Definition for FEE

FEE, n.2 [This word is usually deduced from Sax. feoh, cattle, property, and fee, a reward. This is a mistake. Fee, in land, is a contraction of feud or fief, or from the same source; It. fede, Sp. fe, faith, trust. Fee, a reward, from feoh, is a Teutonic word; but fee, feud, fief, are words wholly unknown to the Teutonic nations, who use, as synonymous with them, the word, which, in English, is loan. This word, fee, in land or an estate in trust, originated among the descendents of the northern conquerors of Italy, but it originated in the south of Europe. See Feud.]
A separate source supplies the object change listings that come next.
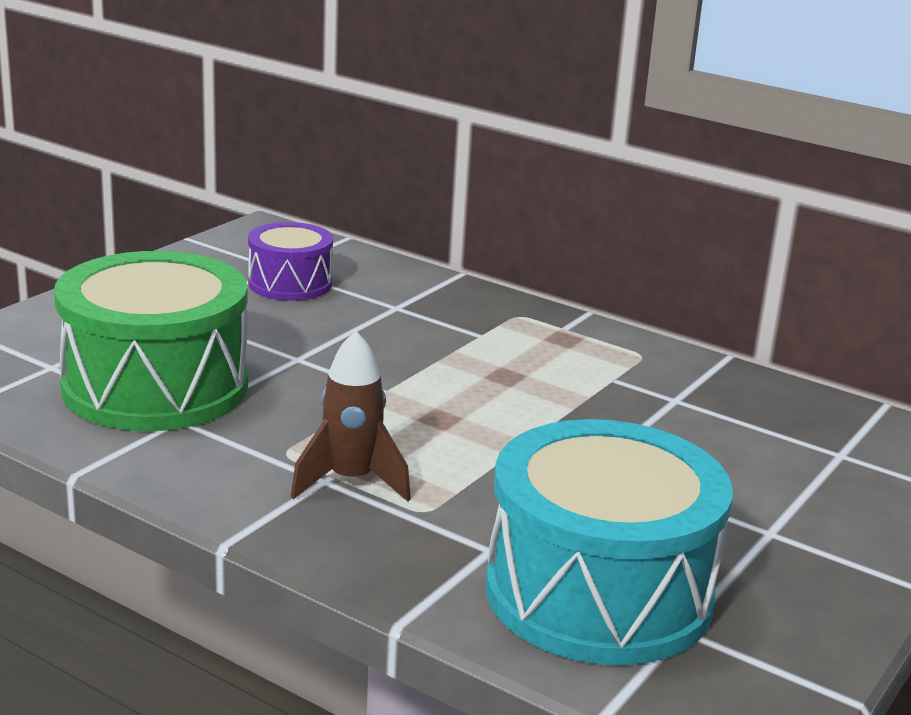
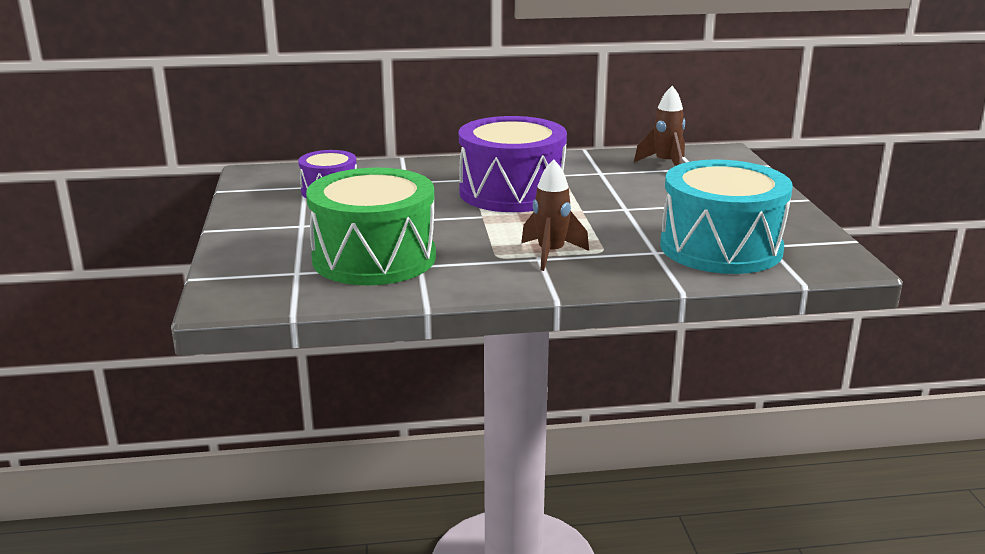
camera: 40 degrees left, 0 degrees up
none -> purple drum [459,116,567,212]
none -> brown rocket [634,86,685,166]

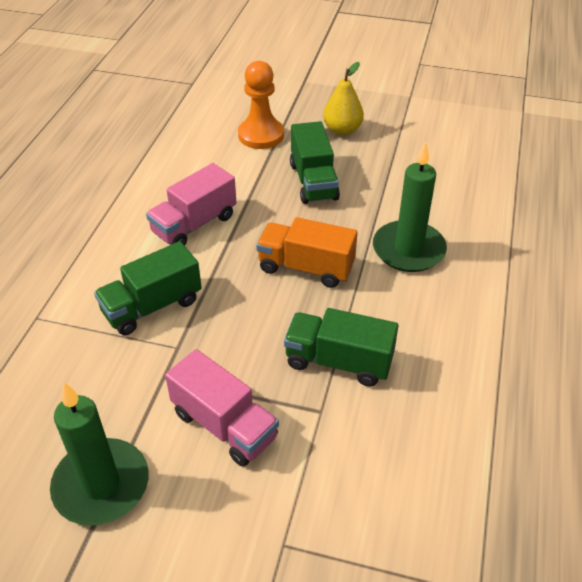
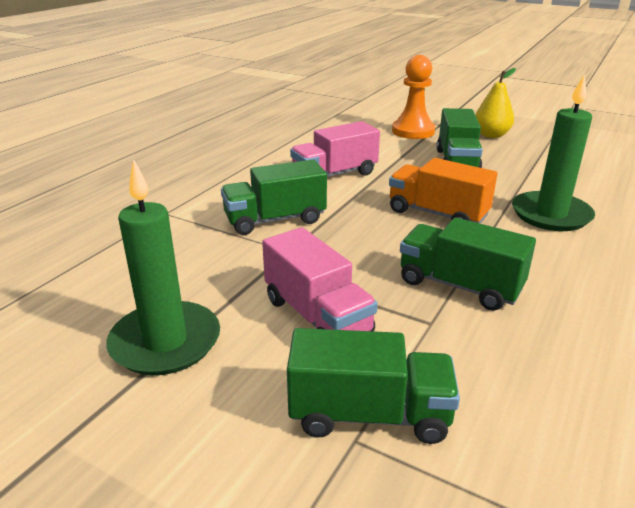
camera: 15 degrees right, 15 degrees down
none -> green truck [287,328,460,444]

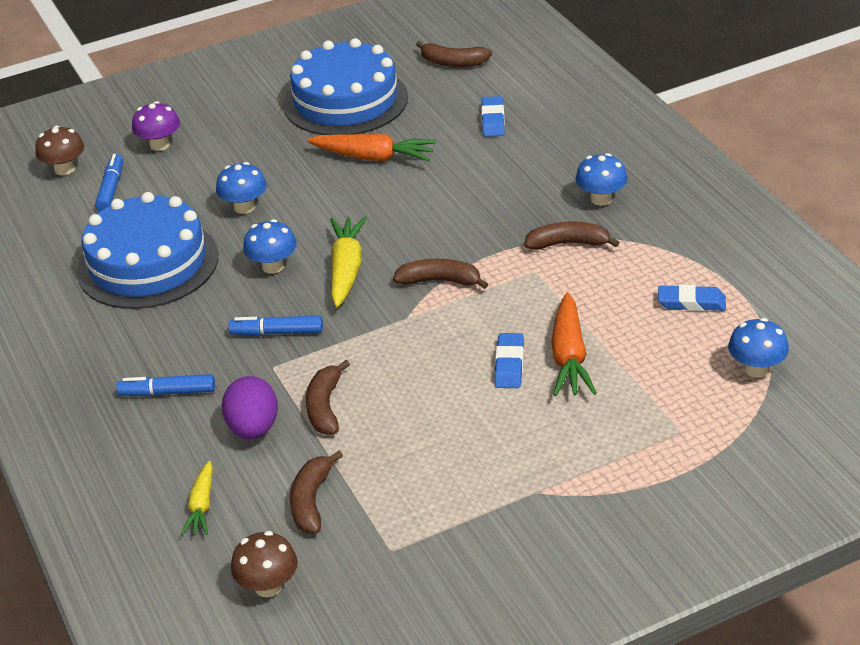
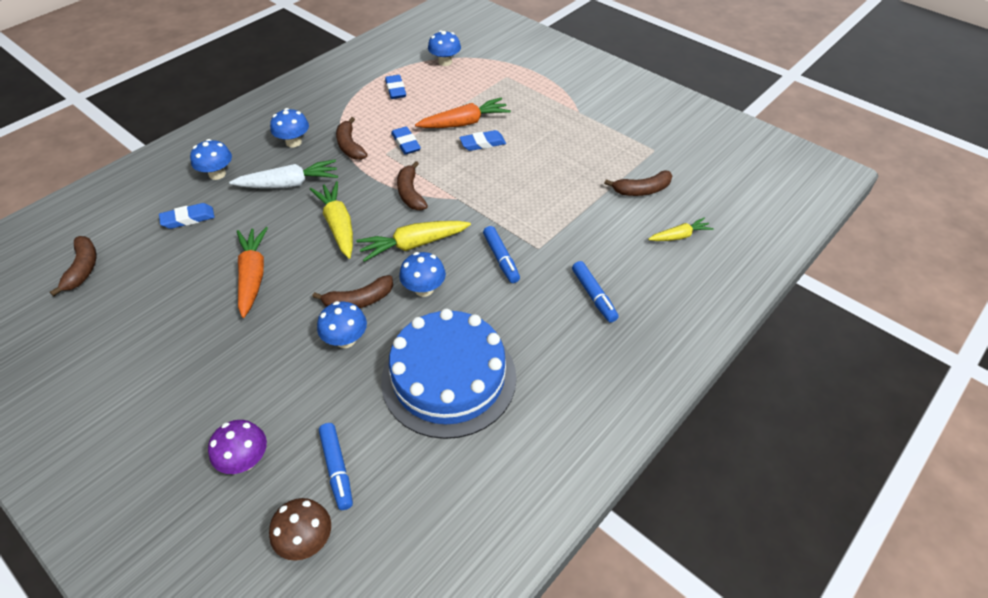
camera: 115 degrees left, 10 degrees up
blue marker [95,154,123,211] -> blue marker turned 90 degrees counterclockwise [319,423,353,510]
purple egg [222,376,278,439] -> none
brown mushroom [231,531,298,597] -> none
blue cake [283,38,408,135] -> none
brown banana [306,360,350,435] -> brown banana moved to [312,275,393,308]
none -> blue mushroom [190,139,232,180]
none -> white carrot [229,159,338,188]
none -> yellow carrot [310,181,353,259]
none -> blue eraser [391,126,421,155]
Primarily, a loan of land, an estate in trust, granted by a prince or lord, to be held by the grantee on condition of personal service, or other condition; and if the grantee or tenant failed to perform the conditions, the land reverted to the lord or donor, called the landlord, or lend-lord, the lord of the loan. A fee then is any land or tenement held of a superior on certain conditions. It is synonymous with fief and feud. All the land in England, except the Crown land, is of this kind. Fees are absolute or limited. An absolute fee or fee-simple is land which a man holds to himself and his heirs forever, who are called tenants in fee-simple. Hence in modern times, the term fee or fee-simple denotes an estate of inheritance; and in America, where lands are not generally held of a superior, a fee or fee-simple is an estate in which the owner has the whole property without any condition annexed to the tenure. A limited fee is an estate limited or clogged with certain conditions; as, a qualified or base fee, which ceases with the existence of certain conditions; and a conditional fee, which is limited to particular heirs. Blackstone. Encyc. In the United States, an estate in fee or fee-simple is what is called in English law an allodial estate, an estate held by a person in his own right, and descendible to the heirs in general.